### [SOURCE PASSAGE]
Sunday, October 22, 2017

A Bizen Mizusashi







My readers would know my fascination with Bizen tea ware. I had purchased a few Bizen pieces that included a tea set and a teapot (link).    Bizen tea ware are made in Japan. The uniqueness are that some of these bizen potters, when they are firing, or baking the clay, allowed the ashes and burning cinders to fly within the kiln and the results were that these pieces may have scorched or burnt marks on the surface of the clay. To the purist of ceramic clay, this may seem like a defect or imperfection, but I simply adore these pieces. They seem to give a character to the pieces. I feel happy handling the bizen pieces in my collection.

I recently purchased a Bizen mizusashi. It is actually a container to store water for a tea ceremony. When there is little water left in a kettle, it is refilled from the mizusashi. I guessed it is convenient, that you need not leave the tea table with your kettle to refill water in the kitchen. One of my friends claimed that water stored overnight in a bizen container makes the water sweeter. I shall test his claim and report back to my readers. I had initially wanted to used this piece as an improvised tea caddy.  
This bizen piece stands at 6.1 inches and 5.3 inches in diameter. 


I will be In Tokyo/Kyoto for about 10 days during the Christmas period.  If any Japanese readers want to have tea with me, I would be happy to meet you. I will bring some old tea for our tea sessions.






Sunday, October 8, 2017

2014 Xiaguan Yuan Ye Raw Pu erh








I had been following this tea when I came across this tea 3 years ago in the tea markets.  This is the 2014 Xiaguan special edition of the Yuan Ye.  Based on the description slip enclosed with the cake, Xiaguan tea factory had harvested the tea from old gushu tea trees in high altitudes of above 2200 ft in Yunnan.  In addition,  Xiaguan had stored away this tea for 7 years and only releasing this tea for sale in 2014.

### [EXTRACTED DATA]
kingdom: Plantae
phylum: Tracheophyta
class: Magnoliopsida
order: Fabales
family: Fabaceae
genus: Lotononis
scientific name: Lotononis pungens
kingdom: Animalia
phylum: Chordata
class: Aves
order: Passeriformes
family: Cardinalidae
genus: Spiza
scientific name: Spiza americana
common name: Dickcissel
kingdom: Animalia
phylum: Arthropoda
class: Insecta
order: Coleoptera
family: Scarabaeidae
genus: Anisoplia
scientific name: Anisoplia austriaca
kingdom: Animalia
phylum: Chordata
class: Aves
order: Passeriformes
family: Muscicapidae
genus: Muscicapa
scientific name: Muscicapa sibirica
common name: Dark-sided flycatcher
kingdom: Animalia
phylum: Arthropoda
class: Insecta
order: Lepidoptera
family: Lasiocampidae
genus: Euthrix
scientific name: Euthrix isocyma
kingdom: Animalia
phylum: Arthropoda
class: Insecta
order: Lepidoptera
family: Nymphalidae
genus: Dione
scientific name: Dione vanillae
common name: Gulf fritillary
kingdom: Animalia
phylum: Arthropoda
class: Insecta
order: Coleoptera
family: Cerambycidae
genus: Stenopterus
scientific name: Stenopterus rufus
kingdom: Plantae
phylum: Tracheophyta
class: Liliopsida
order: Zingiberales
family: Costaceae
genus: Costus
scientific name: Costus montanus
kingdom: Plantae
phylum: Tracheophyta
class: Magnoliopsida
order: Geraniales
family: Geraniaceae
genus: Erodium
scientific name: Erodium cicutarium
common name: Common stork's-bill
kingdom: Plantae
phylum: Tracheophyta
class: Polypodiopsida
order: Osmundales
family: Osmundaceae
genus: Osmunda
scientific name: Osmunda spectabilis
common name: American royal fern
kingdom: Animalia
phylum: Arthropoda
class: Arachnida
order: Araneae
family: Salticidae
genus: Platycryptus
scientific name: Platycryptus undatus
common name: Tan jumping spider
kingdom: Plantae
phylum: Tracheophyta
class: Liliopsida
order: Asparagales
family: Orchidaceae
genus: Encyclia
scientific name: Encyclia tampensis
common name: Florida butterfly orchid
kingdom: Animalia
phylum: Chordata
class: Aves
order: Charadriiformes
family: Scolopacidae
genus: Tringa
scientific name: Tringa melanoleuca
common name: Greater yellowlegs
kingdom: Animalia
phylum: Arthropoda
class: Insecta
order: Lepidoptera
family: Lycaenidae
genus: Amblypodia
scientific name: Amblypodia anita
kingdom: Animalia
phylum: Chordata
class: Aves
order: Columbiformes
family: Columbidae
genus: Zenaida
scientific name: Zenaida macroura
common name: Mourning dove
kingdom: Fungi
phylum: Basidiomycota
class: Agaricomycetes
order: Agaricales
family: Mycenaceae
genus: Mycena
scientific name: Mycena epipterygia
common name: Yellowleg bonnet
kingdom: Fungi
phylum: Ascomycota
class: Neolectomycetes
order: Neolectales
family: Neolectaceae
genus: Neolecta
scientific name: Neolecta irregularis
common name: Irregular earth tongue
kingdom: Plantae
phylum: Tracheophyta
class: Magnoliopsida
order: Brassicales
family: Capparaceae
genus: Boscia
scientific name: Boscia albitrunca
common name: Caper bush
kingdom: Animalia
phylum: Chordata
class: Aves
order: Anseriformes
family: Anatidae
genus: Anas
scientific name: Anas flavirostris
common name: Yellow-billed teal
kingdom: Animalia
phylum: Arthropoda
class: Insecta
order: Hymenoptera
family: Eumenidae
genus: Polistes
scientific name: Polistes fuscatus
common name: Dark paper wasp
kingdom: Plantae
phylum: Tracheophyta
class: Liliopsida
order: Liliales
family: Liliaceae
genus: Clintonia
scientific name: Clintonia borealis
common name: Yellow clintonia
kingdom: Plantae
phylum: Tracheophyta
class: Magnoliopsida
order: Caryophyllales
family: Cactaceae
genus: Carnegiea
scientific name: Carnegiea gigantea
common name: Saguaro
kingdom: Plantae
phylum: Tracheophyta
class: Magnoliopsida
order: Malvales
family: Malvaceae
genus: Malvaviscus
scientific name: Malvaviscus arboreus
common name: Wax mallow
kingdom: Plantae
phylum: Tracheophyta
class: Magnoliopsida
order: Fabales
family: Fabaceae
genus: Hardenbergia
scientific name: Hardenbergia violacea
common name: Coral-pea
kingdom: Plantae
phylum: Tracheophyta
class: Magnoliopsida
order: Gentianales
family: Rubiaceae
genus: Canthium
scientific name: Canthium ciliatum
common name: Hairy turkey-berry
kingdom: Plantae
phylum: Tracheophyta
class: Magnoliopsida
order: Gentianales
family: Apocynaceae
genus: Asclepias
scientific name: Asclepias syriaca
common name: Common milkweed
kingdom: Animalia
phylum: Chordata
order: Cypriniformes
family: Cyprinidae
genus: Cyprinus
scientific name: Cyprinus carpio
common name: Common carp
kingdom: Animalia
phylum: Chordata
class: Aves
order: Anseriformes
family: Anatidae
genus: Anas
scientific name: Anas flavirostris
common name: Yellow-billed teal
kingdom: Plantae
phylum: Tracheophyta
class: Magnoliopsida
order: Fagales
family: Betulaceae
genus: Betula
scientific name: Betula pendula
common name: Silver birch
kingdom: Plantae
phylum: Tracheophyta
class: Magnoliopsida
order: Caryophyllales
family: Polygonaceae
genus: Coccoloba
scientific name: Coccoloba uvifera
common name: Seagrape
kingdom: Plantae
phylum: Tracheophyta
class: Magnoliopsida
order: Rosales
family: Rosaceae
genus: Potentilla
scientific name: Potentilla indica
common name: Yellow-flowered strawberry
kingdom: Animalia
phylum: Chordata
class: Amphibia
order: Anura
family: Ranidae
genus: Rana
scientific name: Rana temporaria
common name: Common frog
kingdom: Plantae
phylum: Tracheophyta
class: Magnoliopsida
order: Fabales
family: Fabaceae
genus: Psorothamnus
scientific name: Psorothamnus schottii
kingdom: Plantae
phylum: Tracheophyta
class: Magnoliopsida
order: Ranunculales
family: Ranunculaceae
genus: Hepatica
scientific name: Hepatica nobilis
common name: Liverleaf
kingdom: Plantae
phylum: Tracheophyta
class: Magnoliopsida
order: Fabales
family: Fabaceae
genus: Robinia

### [TASKS TO COMPLETE]
A) In the tea blog text, what does the writer say a mizusashi is used for?
B) Continue the tea blog text from where it stops, carrying on the entry about the 2014 Xiaguan Yuan Ye raw pu-erh.

### [PER-TASK ANSWERS]
A) It is a container that stores water for a tea ceremony.

B)
The tea leaves are unique.  The leaves, when I broke up the tea cake, looked glossy and shiny.  I thought the leaves were damp.  It was not.  The leaves felt oily and closer examination of the leaves showed that they are quite big and (believe it or not) furry.....like little shiny hairs on the leaves. '

When I brewed the tea, the tea was clean and clear.  Nothing oily in the tea and taste.  Some smokiness but the tea was smooth with hints of smoky pine wood. There were some nice fruity aroma like plums and dried berries.  A tea session of this tea can get me 10 strong,   slightly intoxicating infusions.   

An interesting and strong tea.  I think this tea will even be more impressive after a few more years of storage in Singapore.  I will try to add more of this tea to my collection.  









Sunday, October 1, 2017

Tea With An Englishman











I had tea with an Englishman last Friday.

Russell Alderton, had through the Steepster forum, asked about Chinese tea in Singapore. He was in Singapore for a week and had wanted to visit the Chinese tea scene in Singapore. He contacted me and I arranged to meet Russell last Friday.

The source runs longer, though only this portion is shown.